L'Ukraine a haussé le ton contre la Russie jeudi en posant un ultimatum pour trouver un accord à l'amiable dans le conflit sur le prix du gaz russe acheté par Kiev, faisant ressurgir les craintes d'une interruption des livraisons vers l'Europe.
"Nous allons tenter encore une fois de nous mettre d'accord avec nos collègues russes (...). Faute de quoi, les dirigeants qui ne veulent pas écouter nos arguments vont devoir en assumer les conséquences", a lancé le Premier ministre ukrainien Mykola Azarov, lors d'une allocution dans une université.
Mercredi, une source haut placée au gouvernement ukrainien avait prévenu que Kiev contesterait en justice ses contrats gaziers avec la Russie si elle ne parvenait pas d'ici la mi-octobre à convaincre Moscou de baisser les prix.
Les contrats en vigueur conclus en 2009 entre Kiev et Moscou prévoient la possibilité de les contester auprès du tribunal d'arbitrage de Stockholm.
L'Ukraine tente depuis des mois de renégocier le prix du gaz acheté à la Russie, qui s'élève actuellement à presque 400 dollars les 1.000 mètres cubes, selon Kiev.
De son côté, le Kremlin se dit prêt à baisser le prix à condition que Kiev accepte d'entrer dans l'Union douanière formée par la Russie, le Bélarus et le Kazakhstan, et de fusionner sa société publique Naftogaz avec le géant russe Gazprom. Kiev a maintes fois rejeté cette proposition.
"La Russie nous dit: entrez dans l'Union douanière et vous obtiendrez une remise. Nous n'avons pas besoin de remise. Il nous faut un accord normal, aux termes duquel le prix du gaz ne dépasserait pas, par exemple, celui payé par l'Allemagne", a déclaré M. Azarov jeudi.
Les relations entre Kiev et Moscou dans le domaine énergétique sont suivies de près par l'Union européenne, dont l'approvisionnement a été perturbé lors des précédents conflits gaziers ukraino-russes, 80% du gaz russe destiné à l'Europe transitant par l'Ukraine.
Le ministre russe de l'Energie, Sergueï Chmatko, a exclu jeudi l'éventualité d'une interruption du transit de gaz russe vers l'Europe, mais les experts sont divisés.
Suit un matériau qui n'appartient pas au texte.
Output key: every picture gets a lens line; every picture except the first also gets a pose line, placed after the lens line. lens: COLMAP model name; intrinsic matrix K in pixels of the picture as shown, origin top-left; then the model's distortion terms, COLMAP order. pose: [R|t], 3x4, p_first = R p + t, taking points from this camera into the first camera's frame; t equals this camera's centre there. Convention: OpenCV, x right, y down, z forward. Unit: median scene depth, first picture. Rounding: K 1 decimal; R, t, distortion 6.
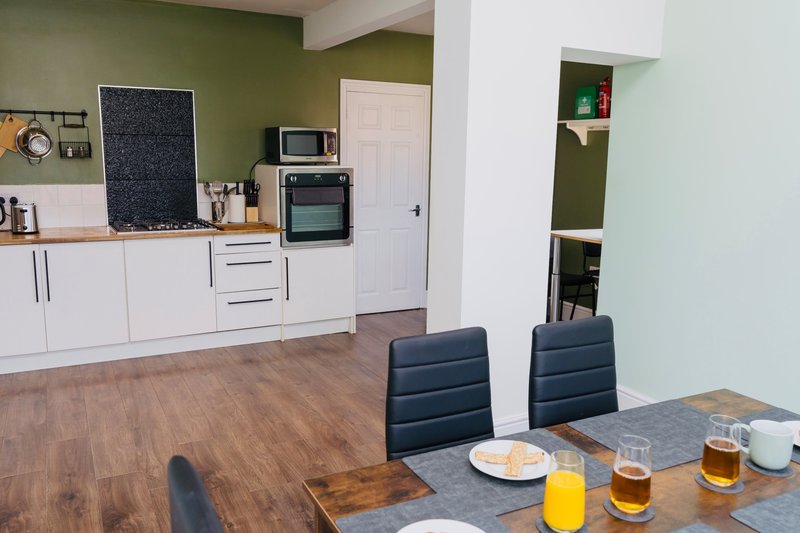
lens RADIAL K [[649.7, 0, 400.0], [0, 649.7, 266.5], [0, 0, 1]] dist [0.000185, 0.004888]
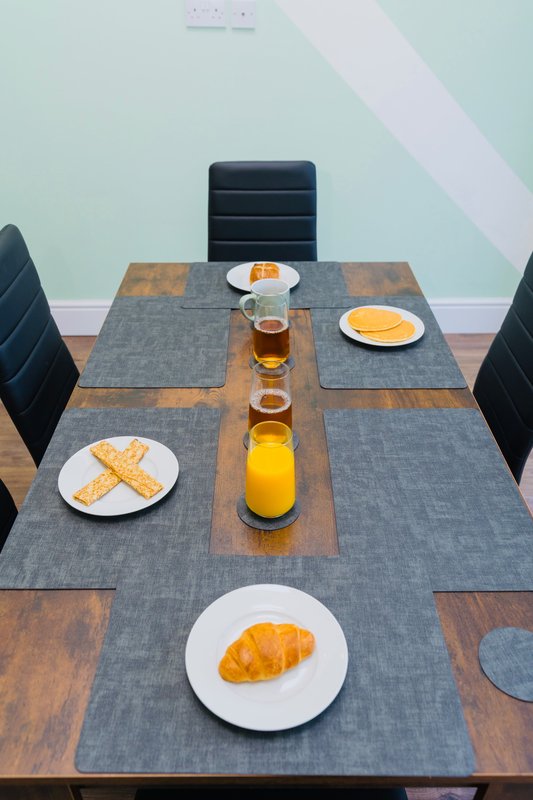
lens RADIAL K [[649.7, 0, 266.5], [0, 649.7, 400.0], [0, 0, 1]] dist [0.000185, 0.004888]
pose [[0.453445, -0.506465, 0.733404, -0.423876], [0.158278, 0.855540, 0.492950, -0.157825], [-0.877118, -0.107444, 0.468102, 1.047844]]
Le géant russe "Gazprom ne veut pas nuire à sa réputation en Europe, qui sera inévitablement compromise en cas de conflit", a déclaré à l'AFP l'analyste Ildar Gazizoulline du Centre international des recherches stratégiques à Kiev.
Mais Artiom Kontchine, analyste de la banque d'investissement UniCredit Securities à Moscou, n'est pas du même avis.
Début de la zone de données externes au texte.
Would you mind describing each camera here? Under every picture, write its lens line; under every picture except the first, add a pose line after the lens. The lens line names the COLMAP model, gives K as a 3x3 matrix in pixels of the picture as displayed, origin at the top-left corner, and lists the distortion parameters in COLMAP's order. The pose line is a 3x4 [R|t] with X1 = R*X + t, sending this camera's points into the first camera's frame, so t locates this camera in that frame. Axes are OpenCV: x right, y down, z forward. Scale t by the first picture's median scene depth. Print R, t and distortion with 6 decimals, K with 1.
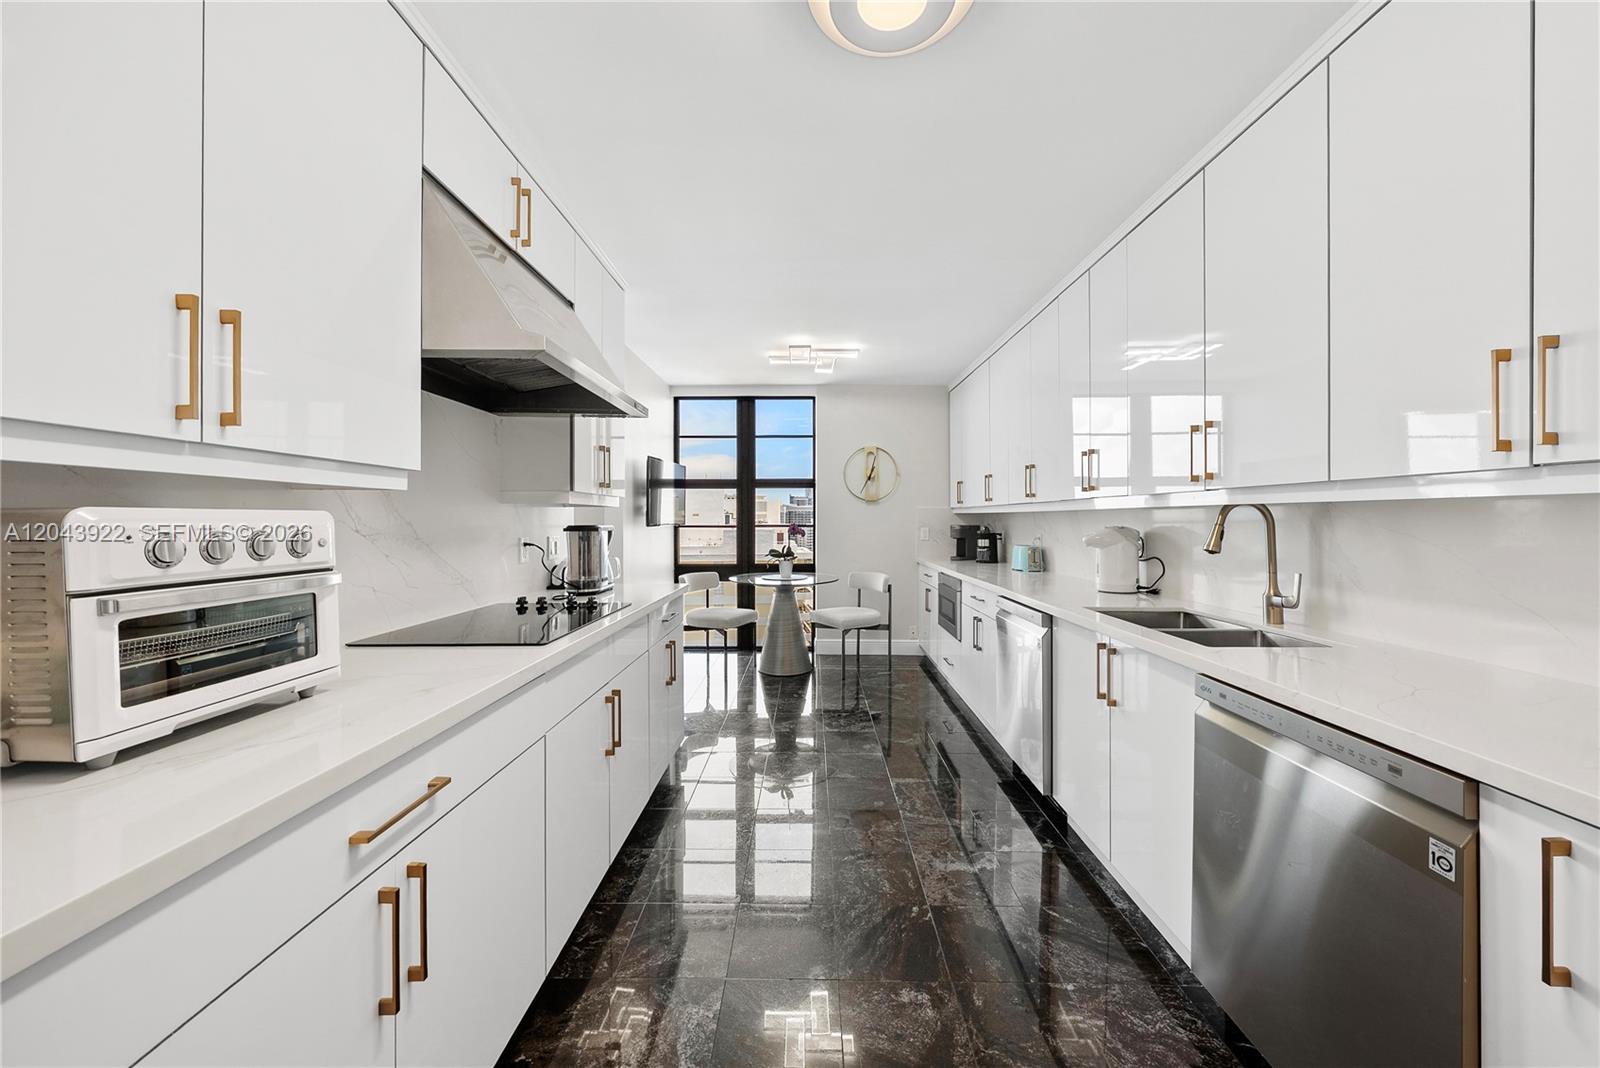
lens RADIAL K [[576.3, 0, 800.1], [0, 576.3, 516.1], [0, 0, 1]] dist [0.000107, 0.000003]
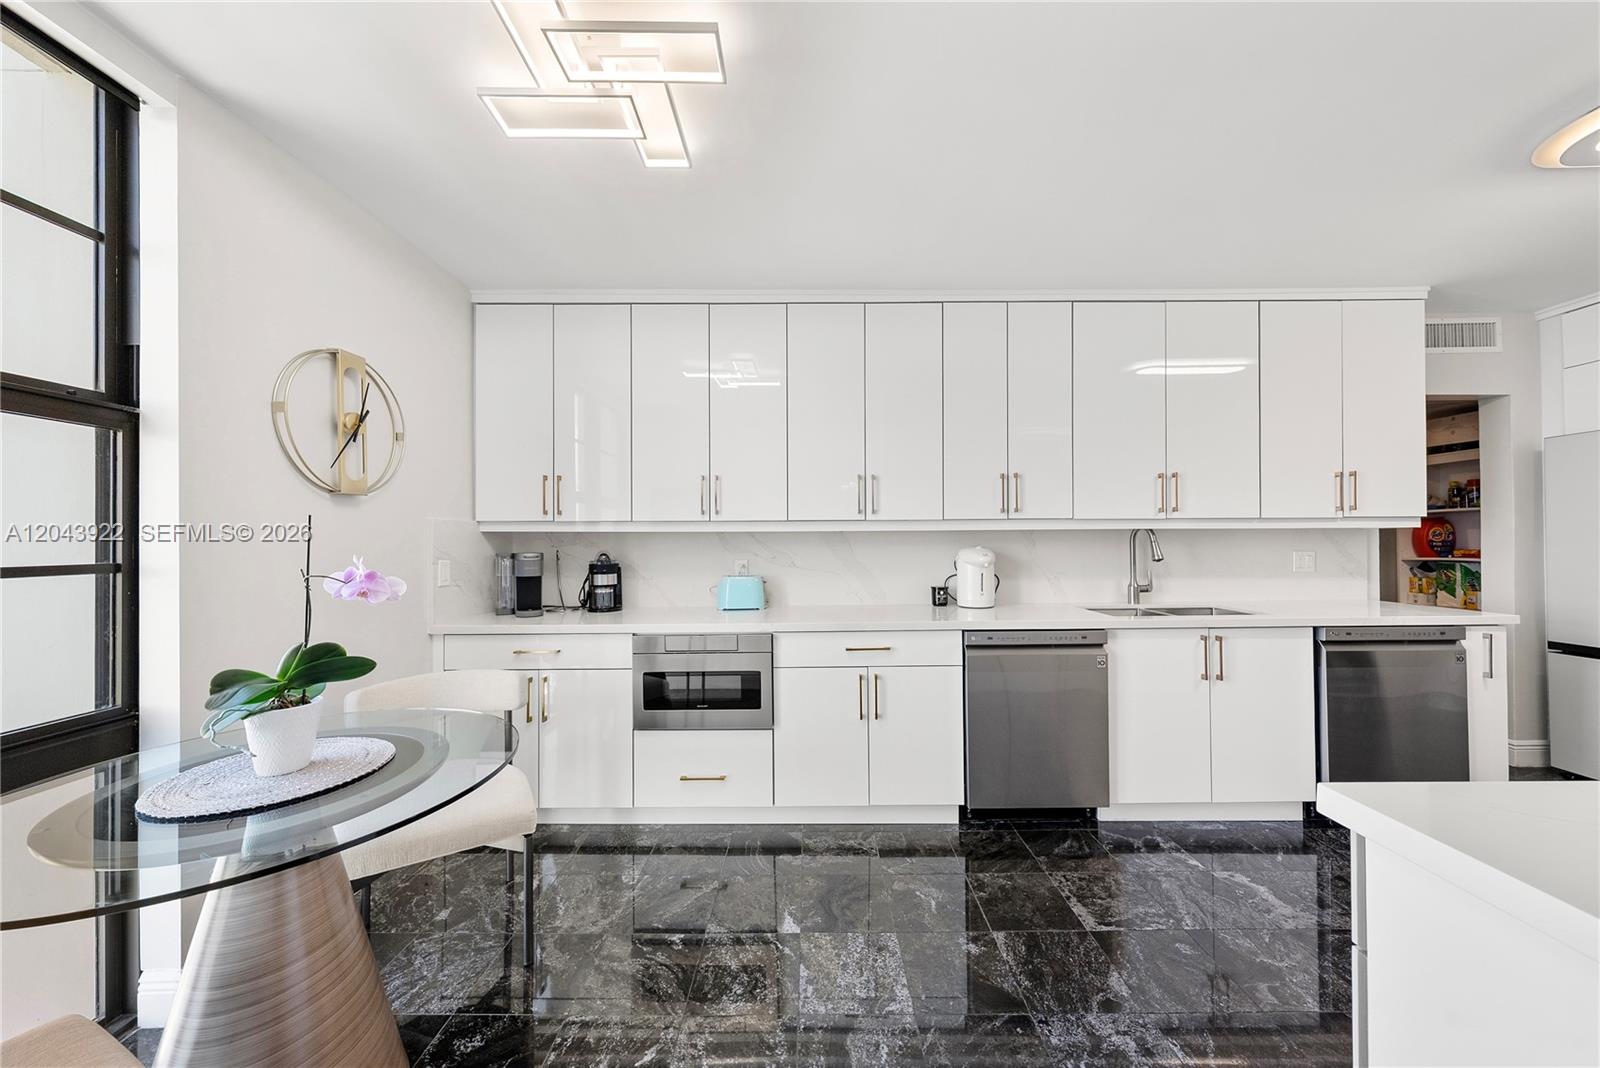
lens RADIAL K [[558.1, 0, 801.3], [0, 558.1, 537.0], [0, 0, 1]] dist [0.000751, 0.000074]
pose [[-0.026658, 0.004273, 0.999635, -0.362948], [-0.000089, 0.999991, -0.004277, 0.004310], [-0.999645, -0.000203, -0.026657, 1.020953]]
"La Russie peut couper le gaz à l'Ukraine sans nuire à sa réputation car le gazoduc Nordstream, voie alternative pour livrer le gaz russe à l'Europe, sera mis en service à la fin de l'année", rétorque-t-il.
En revanche, tous sont d'accord pour dire que Kiev n'est pas en position de force.
Le pouvoir actuel ukrainien, dont l'électorat est pro-russe, "n'a aucun intérêt dans une détérioration de ses relations avec Moscou, surtout à l'approche des législatives" de 2012, relève M. Gazizoulline.
Faute de sources d'énergie alternatives, Kiev "n'a pas de marge de manoeuvre", souligne M. Kontchine. Les Ukrainiens peuvent bien contester les accords en justice, mais la longueur de la procédure ne leur permettra pas d'avoir une décision rapide, ajoute-il.
Kiev, qui cherche à réduire sa dépendance énergétique vis-à-vis de Moscou, a signé jeudi un accord avec la compagnie anglo-néerlandaise Shell qui pourrait investir jusqu'à 800 millions de dollars (554 millions d'euros) dans la production de gaz de schiste en Ukraine, mais sa réalisation prendra encore des années.